BEGIN Available records

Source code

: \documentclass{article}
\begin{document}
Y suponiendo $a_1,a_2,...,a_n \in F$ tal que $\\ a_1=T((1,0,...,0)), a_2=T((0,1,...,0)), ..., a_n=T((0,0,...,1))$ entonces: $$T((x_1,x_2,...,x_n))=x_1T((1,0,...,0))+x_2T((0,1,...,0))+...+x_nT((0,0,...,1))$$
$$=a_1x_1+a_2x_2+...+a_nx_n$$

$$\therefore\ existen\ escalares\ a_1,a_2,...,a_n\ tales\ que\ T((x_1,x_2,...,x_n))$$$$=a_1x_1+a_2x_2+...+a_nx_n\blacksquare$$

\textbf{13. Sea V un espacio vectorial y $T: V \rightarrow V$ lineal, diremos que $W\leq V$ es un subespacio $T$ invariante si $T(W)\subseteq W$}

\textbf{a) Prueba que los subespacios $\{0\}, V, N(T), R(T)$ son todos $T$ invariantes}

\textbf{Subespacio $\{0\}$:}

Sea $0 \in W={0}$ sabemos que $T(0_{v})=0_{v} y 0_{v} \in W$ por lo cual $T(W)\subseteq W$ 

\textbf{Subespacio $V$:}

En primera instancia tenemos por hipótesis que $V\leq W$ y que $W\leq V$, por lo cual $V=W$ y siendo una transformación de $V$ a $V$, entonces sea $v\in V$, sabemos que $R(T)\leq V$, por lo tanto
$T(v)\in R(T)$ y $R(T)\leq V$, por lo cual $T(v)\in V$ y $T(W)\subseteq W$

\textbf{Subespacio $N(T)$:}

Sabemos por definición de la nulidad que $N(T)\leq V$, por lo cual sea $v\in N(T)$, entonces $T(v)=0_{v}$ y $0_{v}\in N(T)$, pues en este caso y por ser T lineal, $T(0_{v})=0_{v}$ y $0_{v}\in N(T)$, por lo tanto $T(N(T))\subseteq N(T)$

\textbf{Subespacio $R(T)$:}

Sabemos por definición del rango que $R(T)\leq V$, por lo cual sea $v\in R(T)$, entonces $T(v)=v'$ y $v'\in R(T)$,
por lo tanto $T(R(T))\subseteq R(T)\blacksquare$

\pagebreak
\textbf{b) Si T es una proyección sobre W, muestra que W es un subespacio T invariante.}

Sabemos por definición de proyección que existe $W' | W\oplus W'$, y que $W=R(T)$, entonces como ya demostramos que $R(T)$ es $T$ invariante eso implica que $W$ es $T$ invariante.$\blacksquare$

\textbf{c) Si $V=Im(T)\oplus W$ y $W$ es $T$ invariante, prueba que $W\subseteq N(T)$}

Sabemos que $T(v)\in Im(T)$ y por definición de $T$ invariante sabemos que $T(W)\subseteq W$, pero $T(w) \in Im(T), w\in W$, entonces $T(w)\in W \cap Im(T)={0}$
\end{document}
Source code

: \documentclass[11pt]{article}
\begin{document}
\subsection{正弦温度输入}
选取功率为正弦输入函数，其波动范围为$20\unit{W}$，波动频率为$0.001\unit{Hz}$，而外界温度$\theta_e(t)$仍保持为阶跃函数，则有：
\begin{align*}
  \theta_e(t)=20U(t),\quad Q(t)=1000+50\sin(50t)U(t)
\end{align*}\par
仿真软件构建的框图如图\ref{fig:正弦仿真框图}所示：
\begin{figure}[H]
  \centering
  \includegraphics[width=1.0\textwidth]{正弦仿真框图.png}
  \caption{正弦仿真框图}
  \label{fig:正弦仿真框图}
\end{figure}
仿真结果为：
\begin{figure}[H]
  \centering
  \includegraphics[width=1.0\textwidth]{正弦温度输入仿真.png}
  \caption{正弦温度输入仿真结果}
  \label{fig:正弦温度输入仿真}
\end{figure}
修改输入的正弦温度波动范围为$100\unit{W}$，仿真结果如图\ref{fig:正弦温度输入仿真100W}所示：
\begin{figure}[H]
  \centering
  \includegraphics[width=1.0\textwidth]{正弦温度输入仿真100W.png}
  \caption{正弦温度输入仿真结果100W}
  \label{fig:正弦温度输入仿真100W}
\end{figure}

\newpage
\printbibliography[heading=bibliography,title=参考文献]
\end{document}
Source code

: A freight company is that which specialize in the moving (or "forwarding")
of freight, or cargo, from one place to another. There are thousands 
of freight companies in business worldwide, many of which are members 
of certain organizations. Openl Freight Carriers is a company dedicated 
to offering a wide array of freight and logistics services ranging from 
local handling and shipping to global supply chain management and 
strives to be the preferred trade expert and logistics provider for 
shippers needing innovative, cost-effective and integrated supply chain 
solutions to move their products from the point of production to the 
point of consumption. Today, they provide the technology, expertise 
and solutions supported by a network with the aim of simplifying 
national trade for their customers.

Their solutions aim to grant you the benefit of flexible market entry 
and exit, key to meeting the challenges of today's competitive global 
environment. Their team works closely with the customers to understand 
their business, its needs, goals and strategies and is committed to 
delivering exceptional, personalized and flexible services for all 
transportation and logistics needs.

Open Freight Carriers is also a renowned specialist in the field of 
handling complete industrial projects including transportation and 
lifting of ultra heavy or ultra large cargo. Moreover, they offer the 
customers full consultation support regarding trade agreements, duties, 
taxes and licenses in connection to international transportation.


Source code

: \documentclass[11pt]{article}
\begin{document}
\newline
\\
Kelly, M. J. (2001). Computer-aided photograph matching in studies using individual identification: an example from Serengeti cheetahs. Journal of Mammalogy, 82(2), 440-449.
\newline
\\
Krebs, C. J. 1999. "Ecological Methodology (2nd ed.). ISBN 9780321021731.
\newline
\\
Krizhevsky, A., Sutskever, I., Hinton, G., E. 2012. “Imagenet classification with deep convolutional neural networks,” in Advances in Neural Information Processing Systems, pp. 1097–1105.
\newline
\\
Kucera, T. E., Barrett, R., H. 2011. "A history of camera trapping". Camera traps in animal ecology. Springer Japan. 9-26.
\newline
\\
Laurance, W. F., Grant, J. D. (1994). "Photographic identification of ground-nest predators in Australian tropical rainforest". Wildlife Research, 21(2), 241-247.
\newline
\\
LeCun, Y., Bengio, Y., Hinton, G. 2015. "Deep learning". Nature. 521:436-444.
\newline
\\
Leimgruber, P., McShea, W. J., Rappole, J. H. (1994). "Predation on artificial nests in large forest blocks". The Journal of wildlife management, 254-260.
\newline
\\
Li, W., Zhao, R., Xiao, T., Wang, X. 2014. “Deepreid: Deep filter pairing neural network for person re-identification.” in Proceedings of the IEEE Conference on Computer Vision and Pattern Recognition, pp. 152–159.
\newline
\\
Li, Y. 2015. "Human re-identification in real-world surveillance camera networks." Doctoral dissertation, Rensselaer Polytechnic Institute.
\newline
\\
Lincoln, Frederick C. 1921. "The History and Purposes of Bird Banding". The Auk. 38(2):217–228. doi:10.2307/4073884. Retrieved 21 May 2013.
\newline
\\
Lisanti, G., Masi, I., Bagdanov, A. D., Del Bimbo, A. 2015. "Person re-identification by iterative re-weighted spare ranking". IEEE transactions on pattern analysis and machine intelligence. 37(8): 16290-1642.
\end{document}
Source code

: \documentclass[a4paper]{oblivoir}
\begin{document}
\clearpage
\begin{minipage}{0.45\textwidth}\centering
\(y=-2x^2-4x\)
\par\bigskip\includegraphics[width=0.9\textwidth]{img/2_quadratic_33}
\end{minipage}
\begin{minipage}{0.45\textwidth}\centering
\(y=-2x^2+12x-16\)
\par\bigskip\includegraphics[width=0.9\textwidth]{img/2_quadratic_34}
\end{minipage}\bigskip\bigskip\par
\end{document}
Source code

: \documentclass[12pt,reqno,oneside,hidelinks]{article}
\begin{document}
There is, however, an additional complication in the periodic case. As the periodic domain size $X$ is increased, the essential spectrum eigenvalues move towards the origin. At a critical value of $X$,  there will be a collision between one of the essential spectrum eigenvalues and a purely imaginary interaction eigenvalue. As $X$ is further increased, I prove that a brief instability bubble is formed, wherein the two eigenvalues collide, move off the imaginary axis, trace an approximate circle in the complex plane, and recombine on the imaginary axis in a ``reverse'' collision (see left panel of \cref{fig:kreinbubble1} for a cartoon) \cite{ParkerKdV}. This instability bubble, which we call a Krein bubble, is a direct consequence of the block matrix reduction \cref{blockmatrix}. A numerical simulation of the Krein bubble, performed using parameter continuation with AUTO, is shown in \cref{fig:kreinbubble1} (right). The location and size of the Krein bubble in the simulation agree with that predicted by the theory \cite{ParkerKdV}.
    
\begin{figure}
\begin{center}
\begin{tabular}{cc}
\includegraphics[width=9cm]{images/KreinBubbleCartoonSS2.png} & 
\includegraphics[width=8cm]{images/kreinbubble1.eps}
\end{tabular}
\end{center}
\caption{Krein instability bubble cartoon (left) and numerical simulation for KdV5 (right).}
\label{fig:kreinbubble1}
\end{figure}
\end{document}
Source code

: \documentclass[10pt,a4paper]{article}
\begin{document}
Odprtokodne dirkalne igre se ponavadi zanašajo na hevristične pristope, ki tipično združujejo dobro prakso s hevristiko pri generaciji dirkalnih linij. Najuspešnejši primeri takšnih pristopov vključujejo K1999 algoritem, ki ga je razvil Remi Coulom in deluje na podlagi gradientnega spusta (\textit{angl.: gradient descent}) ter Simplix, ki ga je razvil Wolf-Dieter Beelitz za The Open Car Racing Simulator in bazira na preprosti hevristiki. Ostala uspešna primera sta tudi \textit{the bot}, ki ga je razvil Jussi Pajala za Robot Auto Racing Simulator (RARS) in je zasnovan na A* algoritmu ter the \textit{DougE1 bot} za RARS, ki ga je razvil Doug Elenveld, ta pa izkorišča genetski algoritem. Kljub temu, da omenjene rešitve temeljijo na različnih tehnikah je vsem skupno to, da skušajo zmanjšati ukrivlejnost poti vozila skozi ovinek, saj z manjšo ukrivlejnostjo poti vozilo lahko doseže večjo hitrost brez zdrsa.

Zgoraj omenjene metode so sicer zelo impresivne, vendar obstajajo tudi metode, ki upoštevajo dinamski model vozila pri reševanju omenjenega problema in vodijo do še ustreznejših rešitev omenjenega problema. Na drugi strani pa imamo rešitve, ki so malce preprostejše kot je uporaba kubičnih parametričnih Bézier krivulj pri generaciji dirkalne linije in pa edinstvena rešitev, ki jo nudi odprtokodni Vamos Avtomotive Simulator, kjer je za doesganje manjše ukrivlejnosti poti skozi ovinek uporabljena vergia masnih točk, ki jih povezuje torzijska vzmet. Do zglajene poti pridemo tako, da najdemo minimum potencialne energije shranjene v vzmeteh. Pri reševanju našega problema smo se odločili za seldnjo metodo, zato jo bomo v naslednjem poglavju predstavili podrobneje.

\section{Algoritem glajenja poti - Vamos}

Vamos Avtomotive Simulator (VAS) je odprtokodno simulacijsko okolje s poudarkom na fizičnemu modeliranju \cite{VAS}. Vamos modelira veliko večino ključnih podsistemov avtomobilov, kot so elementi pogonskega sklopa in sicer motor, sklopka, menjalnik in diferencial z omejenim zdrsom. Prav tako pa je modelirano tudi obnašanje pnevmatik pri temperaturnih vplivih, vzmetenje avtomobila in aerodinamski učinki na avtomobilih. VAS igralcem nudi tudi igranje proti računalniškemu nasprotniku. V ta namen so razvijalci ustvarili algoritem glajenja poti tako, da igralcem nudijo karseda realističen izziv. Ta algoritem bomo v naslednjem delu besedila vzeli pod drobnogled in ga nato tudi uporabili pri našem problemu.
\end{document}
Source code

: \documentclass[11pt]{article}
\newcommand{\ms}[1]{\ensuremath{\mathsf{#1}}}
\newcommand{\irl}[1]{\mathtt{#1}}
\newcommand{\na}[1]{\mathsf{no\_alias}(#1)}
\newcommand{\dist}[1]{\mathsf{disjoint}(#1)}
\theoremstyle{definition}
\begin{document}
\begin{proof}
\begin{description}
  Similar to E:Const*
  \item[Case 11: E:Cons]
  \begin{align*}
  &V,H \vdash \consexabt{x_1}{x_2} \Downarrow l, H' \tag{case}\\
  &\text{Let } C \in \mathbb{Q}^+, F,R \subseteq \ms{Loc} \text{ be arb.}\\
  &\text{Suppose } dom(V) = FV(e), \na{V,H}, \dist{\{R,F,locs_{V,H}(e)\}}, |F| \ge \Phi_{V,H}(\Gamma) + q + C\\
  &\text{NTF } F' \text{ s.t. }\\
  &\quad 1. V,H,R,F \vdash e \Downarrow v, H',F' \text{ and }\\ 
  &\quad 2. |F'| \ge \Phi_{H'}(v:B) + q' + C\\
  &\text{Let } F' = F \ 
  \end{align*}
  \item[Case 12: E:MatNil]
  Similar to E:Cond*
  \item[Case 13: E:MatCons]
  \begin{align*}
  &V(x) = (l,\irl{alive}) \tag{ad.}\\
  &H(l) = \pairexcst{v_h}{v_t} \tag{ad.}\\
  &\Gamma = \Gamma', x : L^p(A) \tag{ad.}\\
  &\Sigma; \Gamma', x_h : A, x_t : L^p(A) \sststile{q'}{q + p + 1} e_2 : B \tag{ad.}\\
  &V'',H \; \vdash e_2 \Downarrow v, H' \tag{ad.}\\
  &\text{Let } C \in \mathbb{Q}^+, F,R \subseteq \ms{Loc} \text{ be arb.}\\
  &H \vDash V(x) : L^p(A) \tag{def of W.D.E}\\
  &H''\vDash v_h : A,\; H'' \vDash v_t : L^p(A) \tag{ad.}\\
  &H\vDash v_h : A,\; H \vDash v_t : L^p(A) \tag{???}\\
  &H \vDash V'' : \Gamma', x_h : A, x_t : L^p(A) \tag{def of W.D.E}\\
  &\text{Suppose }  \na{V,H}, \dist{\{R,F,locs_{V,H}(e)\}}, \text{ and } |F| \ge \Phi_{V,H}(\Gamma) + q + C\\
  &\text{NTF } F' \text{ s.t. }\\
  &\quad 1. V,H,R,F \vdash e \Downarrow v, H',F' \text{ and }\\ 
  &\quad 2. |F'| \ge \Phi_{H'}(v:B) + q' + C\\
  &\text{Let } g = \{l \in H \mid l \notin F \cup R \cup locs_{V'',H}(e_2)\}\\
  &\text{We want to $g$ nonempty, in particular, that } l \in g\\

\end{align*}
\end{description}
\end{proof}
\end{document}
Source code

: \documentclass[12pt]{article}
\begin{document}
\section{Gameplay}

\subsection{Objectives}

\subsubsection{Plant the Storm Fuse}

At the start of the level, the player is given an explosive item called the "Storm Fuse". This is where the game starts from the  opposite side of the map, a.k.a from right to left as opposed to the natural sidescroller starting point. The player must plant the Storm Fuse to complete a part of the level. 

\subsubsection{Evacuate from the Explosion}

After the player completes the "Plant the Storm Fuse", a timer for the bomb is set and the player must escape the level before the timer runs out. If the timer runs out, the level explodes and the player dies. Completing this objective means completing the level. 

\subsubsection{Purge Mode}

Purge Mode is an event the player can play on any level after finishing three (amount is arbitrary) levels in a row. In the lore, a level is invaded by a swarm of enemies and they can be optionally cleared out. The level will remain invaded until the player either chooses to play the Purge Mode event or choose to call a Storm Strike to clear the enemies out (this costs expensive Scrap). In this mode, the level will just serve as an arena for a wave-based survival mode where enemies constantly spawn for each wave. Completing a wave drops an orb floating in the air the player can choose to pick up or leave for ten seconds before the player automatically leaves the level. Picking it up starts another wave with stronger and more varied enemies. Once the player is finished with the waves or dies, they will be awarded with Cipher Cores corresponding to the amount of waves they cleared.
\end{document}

END Available records

• [Goal of the exercise] Where a line in the records above includes the string "IEEE", show it.

• [Result of this exercise]
Li, W., Zhao, R., Xiao, T., Wang, X. 2014. “Deepreid: Deep filter pairing neural network for person re-identification.” in Proceedings of the IEEE Conference on Computer Vision and Pattern Recognition, pp. 152–159.
Lisanti, G., Masi, I., Bagdanov, A. D., Del Bimbo, A. 2015. "Person re-identification by iterative re-weighted spare ranking". IEEE transactions on pattern analysis and machine intelligence. 37(8): 16290-1642.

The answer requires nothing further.